Last month, the New York Times reported on Stanford’s new venture, which has quietly been operating under the radar for the past five years. Little did anyone know that the online program was turning out graduates who were themselves getting accepted to top-flight schools just like the one that issued their high school diplomas. Now, other universities are considering coming on board to educate high school students online.
A Significant Development
Although online education is not yet taken seriously by many, Bill Tucker, the director of Education Sector, a non-partisan policy institute, feels this development is “significant,” especially because it is associated with such a highly respected institution. “One of the country’s most prestigious universities feels comfortable putting its considerable prestige and brand behind it,” he said. Prestige and reputation have a lot to do with perception, especially when the program costs $15,000.00 per year.
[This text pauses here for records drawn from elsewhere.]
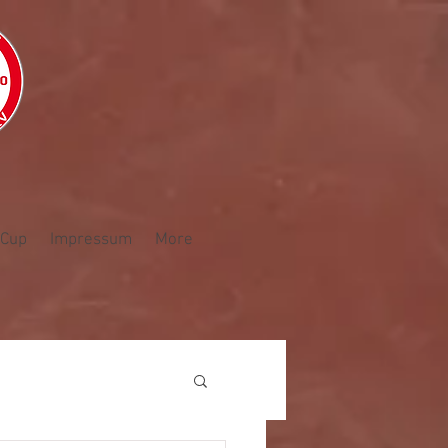
Cup
Impressum
More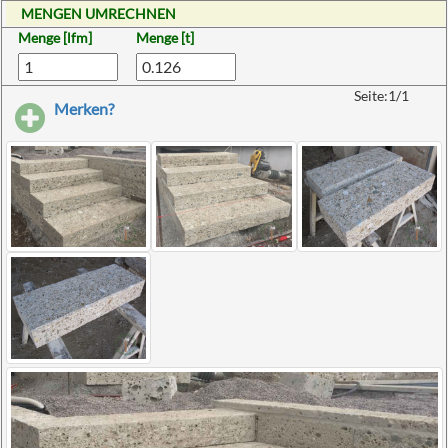
MENGEN UMRECHNEN
Menge [lfm]
Menge [t]
Seite:1/1
Merken?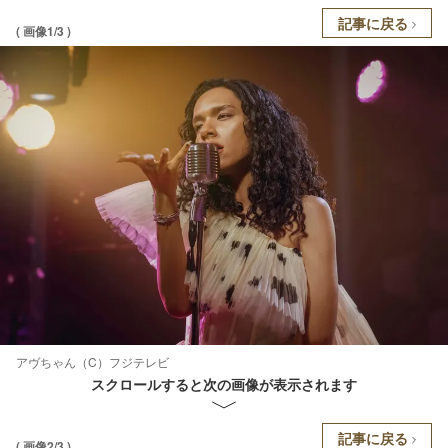
記事に戻る
( 画像1/3 )
アヴちゃん（C）フジテレビ
スクロールすると次の画像が表示されます
記事に戻る
( 画像2/3 )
Other universities are throwing their hats into the online high school ring, although none with as much caché as Stanford. The University of Nebraska, Lincoln and the University of Missouri have awarded a few hundred online high school diplomas over the past few years, and The George Washington University Online High School opened its “doors” in January. Middlebury College worked with a not-for-profit company to develop online language courses for 50,000 students, but the school is not ready to go the Stanford route just yet. “The risk is great and I’d be silly if I said otherwise,” Middlebury College president Ronald Liebowitz said.
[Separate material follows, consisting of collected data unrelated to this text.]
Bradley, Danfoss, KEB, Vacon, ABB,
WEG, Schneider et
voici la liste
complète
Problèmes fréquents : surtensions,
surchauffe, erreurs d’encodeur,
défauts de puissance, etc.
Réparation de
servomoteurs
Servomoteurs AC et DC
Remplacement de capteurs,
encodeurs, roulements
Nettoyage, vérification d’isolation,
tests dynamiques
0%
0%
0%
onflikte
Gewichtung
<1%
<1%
Stanford Aiming to Be Online Destination for Elite Students
While the market for online education at the high school level is still in its infancy, Stanford is already angling to be the premier destination for students who are motivated to excel. Of the school’s 75 graduates, 69 of them have gone on to enroll at four year colleges. Eight of them went on to take courses at Stanford, and 25 others are at Ivy League schools and other elite institutions. John Etchemendy, Stanford’s provost said, “I don’t see this for a second competing with quality high schools, but for some people this could be an education they can’t get. I’m quite impressed with it, and they are clearly attracting capable students. It’s something that does make me comfortable making Stanford’s ownership of it more prominent.
An Early Start Can Influence the Future
The earlier our kids get comfortable with online education, the better prepared they’ll be when they enter the workforce. The problem is, how do us older folks increase our comfort level with the medium? When we think about all the technological advances we utilize now, we must remember that today’s high schoolers have have them all their lives. If we can tuck away our memories of what life was like before the Internet and the smart phone and the tablet computer, we can allow ourselves to embrace advances in online learning. Hey – we had to learn “new” math to help our kids with their homework; how would it look if would couldn’t cut it in an online classroom?